I stopped filling from a short black rubber hose i have even thou i've never had off flavors, i still use it with hot water to rinse with
 
Some BJCP judges, well, just don't give good input. Beer is very subjective and you cannot control what they might have drank before your entry, nor any other factors that could have adulterated their perception. Beyond that, some of them just don't have good palates. 3 out of 9 tasted the off flavor, not a very solid consensus if you ask me. On a side note, if you are using a hose for filling brewing vessels obviously a drinking water/RV hose should be used. I've never had a problem in using a normal hose and it's water for cleaning or sanitation purposes. Either way I'm fairly certain the problem is not with your use of calcium chloride, but that doesn't rule out the various other factors that could have affected your beer and/or ratings (yeast, etc). Either way, take those BJCP judging sheets with a few grains of salt.
 
As others have mentioned, it's likely the garden hose. Stop using that and bring your water tap to kettle using a clean bucket or a pot.

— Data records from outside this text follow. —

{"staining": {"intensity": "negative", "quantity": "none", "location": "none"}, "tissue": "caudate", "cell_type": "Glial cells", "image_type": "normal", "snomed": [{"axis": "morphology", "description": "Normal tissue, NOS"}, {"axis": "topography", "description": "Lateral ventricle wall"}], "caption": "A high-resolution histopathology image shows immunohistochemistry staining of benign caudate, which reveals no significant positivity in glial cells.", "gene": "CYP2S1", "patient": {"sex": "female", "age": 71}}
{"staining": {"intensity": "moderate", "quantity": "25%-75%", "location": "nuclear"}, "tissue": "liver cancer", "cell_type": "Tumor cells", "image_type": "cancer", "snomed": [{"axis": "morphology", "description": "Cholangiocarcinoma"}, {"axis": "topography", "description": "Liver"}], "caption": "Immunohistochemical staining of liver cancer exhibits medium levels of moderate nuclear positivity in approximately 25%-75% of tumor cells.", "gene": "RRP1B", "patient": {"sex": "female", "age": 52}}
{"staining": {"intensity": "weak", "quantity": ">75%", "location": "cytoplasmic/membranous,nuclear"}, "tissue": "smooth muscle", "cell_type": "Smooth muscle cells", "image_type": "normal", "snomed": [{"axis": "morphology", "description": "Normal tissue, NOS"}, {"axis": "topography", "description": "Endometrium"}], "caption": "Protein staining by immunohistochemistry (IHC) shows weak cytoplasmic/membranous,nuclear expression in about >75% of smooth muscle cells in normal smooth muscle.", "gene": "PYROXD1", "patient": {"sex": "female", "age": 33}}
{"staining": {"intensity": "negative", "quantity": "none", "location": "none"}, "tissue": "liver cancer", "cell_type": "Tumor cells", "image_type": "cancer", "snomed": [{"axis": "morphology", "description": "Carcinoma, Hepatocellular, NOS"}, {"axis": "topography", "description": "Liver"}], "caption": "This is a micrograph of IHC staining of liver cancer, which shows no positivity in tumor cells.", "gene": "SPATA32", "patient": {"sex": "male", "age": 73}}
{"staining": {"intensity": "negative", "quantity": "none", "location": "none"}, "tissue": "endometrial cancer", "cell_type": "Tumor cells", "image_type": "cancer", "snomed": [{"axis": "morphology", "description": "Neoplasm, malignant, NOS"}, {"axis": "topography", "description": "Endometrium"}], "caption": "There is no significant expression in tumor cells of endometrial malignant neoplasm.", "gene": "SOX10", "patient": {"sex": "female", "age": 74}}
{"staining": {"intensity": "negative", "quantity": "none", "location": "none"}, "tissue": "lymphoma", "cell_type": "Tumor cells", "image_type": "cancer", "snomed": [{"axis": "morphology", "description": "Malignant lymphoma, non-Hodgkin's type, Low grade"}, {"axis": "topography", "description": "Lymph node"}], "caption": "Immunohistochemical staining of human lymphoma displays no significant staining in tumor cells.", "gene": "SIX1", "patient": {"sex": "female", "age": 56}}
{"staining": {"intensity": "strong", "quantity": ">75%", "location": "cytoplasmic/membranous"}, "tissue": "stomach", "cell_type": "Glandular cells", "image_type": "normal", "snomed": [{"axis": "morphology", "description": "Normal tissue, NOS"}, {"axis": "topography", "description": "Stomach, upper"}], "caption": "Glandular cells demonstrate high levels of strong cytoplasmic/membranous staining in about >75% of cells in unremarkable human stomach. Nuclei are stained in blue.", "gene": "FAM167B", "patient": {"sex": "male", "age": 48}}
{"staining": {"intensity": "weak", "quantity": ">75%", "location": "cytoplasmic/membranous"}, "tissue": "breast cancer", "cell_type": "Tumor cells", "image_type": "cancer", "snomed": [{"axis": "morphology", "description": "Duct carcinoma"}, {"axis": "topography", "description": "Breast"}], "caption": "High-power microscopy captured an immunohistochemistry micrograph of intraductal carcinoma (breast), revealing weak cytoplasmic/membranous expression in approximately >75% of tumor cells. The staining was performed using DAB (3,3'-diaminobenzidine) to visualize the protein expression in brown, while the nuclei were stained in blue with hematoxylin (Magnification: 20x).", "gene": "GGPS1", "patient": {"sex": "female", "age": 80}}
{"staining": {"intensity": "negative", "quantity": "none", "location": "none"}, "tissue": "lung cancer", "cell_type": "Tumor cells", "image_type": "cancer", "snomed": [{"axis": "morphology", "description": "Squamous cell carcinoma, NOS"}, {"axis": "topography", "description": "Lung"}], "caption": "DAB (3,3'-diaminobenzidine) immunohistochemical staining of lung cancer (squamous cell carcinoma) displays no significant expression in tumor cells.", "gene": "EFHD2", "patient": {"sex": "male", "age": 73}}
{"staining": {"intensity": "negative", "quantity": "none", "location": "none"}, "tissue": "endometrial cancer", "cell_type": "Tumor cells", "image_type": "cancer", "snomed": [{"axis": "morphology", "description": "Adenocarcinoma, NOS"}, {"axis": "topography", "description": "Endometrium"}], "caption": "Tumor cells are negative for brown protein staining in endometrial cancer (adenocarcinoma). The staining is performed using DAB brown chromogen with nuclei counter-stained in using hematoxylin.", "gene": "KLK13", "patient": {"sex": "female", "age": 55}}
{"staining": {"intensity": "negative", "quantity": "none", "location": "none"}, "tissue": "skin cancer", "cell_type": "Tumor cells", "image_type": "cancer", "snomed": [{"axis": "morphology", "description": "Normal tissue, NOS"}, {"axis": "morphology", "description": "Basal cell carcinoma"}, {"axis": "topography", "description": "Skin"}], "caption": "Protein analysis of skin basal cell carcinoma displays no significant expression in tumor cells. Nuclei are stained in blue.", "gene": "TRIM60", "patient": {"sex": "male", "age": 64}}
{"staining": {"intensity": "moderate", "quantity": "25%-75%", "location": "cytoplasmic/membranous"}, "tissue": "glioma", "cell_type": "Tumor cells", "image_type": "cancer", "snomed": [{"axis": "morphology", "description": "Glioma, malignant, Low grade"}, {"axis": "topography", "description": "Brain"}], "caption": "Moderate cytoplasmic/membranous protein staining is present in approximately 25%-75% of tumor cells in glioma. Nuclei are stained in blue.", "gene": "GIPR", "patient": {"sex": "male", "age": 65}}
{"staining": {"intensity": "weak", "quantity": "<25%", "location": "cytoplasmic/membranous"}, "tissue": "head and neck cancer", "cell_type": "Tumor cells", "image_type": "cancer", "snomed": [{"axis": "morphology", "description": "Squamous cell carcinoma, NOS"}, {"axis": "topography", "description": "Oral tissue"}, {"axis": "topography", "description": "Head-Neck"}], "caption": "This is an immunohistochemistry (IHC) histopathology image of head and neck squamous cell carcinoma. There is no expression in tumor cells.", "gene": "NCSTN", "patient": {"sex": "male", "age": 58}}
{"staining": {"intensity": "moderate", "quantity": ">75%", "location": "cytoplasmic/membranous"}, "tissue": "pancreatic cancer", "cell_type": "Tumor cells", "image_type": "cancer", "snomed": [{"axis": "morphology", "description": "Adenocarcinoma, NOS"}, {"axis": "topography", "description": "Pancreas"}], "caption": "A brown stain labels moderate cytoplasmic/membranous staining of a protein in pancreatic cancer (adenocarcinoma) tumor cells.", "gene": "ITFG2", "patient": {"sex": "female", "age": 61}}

If you must use a hose, buy a potable water hose, the kind used for campers. Use it for brewing and nothing else.
 
Thanks for all the input so far. The hose has been replaced with a brew house dedicated rv hose because it certainly cant HURT, but I really appreciate the comment about the judges and the possibility that they may have just missed the mark... I'm telling ya, I'm usually pretty sensitive to PVC flavors and I just don't get it.

This all leads me to my next question, though, and its this: Should I even be bothering with chloride additions? I typically brew lighter/hoppier/crisp/drier styles. If I'm reading everything right then the chloride additions are to accentuate malt profiles and soften hop harshness. I know John Palmer's How To Brew lists the acceptable range of brewing water chlorides to start at a big ole' goose egg.

In my IPA I targeted a .7-.8 chloride to sulfate ratio with each ion in the 50-150 range but by many other suggestions I should be less worried about the ratio per say, and more concerned with overall levels. Would it be wiser to target desired sulfate levels and add no more chlorides than what come circumstantially? Even if that put me more into a .2 or .3 chloride to sulfate ratio?